Ok I pulled the pcv valve out and cleaned it really well. Car is idling but idling rough. Should I go ahead and replace the pcv valve and hose that goes to it? I will try to pull the iac in the morning and clean it really good
I removed the throttle body and gave it and all the sensors a good cleaning. After reassembling everything I drove the car and still would not idle properly. So I let it warm up and drove it for a while and it did fine. I took it back to the house and attempted to start it about an hour later with no luck. It will start but immediatly stalls out. I ran a diagnostic on it and got codes 0P300,0P303 and 0P304. What would be the next best step in this?
Disconnect the MAF and start the car.
Do a quick drive with it. WATCH OUT the engine WILL NOT go above 3000 RPM with MAF unplugged so do not attempt to get on a freeway OR pull out in front of traffic!
The engine will not even start without the maf plugged in. I pulled the plugs and they are really bad. I also had oil pooling around one of the plugs so I am replacing the valve cover gasket and plugs and will see if that helps
Ok drove it today it actually ran alot better I still had some erratic rpm a couple times. I got back to the house and ran another diagnostic. I still have a random misfire code and now I have a p0100 which I believe is something to do with the maf sensor. Should I replace it?

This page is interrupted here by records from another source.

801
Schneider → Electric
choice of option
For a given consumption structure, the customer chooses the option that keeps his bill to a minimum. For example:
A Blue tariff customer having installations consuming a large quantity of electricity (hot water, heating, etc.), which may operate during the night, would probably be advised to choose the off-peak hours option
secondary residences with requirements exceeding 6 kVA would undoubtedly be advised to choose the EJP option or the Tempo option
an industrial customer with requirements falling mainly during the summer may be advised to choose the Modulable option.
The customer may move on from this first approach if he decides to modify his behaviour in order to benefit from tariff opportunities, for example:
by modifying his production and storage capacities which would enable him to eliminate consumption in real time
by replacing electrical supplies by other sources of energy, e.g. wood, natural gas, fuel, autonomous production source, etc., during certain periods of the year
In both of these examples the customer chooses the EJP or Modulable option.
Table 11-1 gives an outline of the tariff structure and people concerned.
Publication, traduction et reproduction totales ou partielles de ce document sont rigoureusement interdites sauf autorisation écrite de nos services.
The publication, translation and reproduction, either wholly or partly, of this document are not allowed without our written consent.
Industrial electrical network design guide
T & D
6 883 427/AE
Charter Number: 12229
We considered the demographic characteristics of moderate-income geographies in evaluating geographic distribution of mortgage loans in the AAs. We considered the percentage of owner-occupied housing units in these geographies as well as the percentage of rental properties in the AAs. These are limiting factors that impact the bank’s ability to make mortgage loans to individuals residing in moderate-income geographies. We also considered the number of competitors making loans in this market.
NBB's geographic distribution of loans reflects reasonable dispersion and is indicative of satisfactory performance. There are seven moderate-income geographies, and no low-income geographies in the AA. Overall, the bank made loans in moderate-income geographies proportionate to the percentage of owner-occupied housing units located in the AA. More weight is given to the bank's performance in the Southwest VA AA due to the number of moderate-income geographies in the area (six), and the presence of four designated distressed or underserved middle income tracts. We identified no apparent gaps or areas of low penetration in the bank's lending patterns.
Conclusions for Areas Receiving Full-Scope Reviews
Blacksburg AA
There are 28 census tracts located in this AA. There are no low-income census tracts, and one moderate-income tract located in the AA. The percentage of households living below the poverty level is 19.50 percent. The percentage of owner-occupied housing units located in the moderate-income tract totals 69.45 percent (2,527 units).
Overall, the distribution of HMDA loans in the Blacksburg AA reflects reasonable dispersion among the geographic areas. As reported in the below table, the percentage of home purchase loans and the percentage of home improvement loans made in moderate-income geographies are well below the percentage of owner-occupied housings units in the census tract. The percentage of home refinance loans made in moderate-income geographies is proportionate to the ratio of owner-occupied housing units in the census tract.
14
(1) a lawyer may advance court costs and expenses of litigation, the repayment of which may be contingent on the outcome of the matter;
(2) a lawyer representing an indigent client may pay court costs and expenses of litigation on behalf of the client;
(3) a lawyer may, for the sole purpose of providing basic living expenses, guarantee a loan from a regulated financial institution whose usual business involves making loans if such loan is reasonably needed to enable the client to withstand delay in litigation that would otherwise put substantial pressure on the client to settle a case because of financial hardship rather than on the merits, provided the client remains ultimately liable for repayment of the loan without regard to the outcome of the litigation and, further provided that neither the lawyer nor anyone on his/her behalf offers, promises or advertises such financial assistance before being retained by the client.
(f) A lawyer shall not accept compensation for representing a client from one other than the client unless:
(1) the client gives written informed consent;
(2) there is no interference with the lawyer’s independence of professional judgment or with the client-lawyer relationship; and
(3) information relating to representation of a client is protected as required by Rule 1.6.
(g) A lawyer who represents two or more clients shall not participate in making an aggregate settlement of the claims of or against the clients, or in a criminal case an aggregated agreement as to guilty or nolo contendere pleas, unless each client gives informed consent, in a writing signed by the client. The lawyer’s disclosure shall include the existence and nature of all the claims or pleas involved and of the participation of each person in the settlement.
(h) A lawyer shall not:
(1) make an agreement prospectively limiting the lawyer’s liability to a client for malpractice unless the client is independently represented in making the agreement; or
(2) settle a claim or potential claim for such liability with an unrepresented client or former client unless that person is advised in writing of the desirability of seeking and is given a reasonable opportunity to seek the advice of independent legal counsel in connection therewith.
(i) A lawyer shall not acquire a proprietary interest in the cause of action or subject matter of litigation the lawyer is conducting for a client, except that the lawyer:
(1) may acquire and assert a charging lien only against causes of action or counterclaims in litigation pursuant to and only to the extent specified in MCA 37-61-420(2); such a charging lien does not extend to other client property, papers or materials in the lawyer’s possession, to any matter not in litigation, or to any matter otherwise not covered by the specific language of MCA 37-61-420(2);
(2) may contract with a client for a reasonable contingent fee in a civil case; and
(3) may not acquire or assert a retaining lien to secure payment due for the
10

Unplug it and drive as stated above.
If the car runs awesome (Other than no revs above 3000) then yes replace it.
If car still runs like garbage then MAF is probably fine, and we need to look elsewhere.
Also what plugs did you use? These cars are VERY picky about their plugs.
Replaced maf this morning with a used one from a pull apart place. Cleaned it really well first then installed it. Car drives alot better still a couple issues though. I'm getting the p0100 and p0300 codes. Possibly a vacuum leak?
How bizarre...
My car runs like a champ with it unplugged. :dunno:
If a used one made it run much better, then just drop the cash on a new Denso OEM one.
Then see what errors come up, so then we KNOW you have a good one in there, if it was from a pick and pull place then it's probably really old just like your orig one was....
Placed and order for a new oem one today. I have drove the car to work the past two days and the only code I am getting now is the p0420 code. But I'm still getting hesitation and rough idle until the engine warms up but then it's fine.
Also noticed that the hesitation is only there when the ac is on. Ac works fine. But as soon as I turn it on the hesitation starts when it's off no problems.
Curious how your alternator is doing? If you can check the output with and without load using a voltmeter. See if your alternator is acting up. If you dont have the tools find a dark garage start the car and one by one turn on your ac, defrost, lights, fogs, stereo and see how dim your lights go. A little dim is normal at full load its only a 80a alternator.
Thanks I will try that next. I ran diagnostic on it this morning after driving to work and I got the p0420 but I also got P0440
P0441 codes. Something to do with my evap system. What causes this?
On a side note fixing the evap will not fix the 420 code or vise versa. You have two very different systems tossing codes so be careful this can get pricey if you just toss parts.
Well if the evap code is going to hurt the performance of the car I will work on it. If not I don't think I will put the money in the parts for it. But I will try to fix the p0420
Well if you need a smog test you will fail with the evap issues. Also ive read any check engine light will keep the car from driving in closed loop mode which is the most fuel efficient mode. I doubt you have a clogged cat its so very rare they break and clog so odds are its just 5% below efficiency and thus throwing the 420. New o2 sensors will improve your fuel economy and a new cat can too. So if you dont need a smog test and gas is cheap where you are id fix nothing.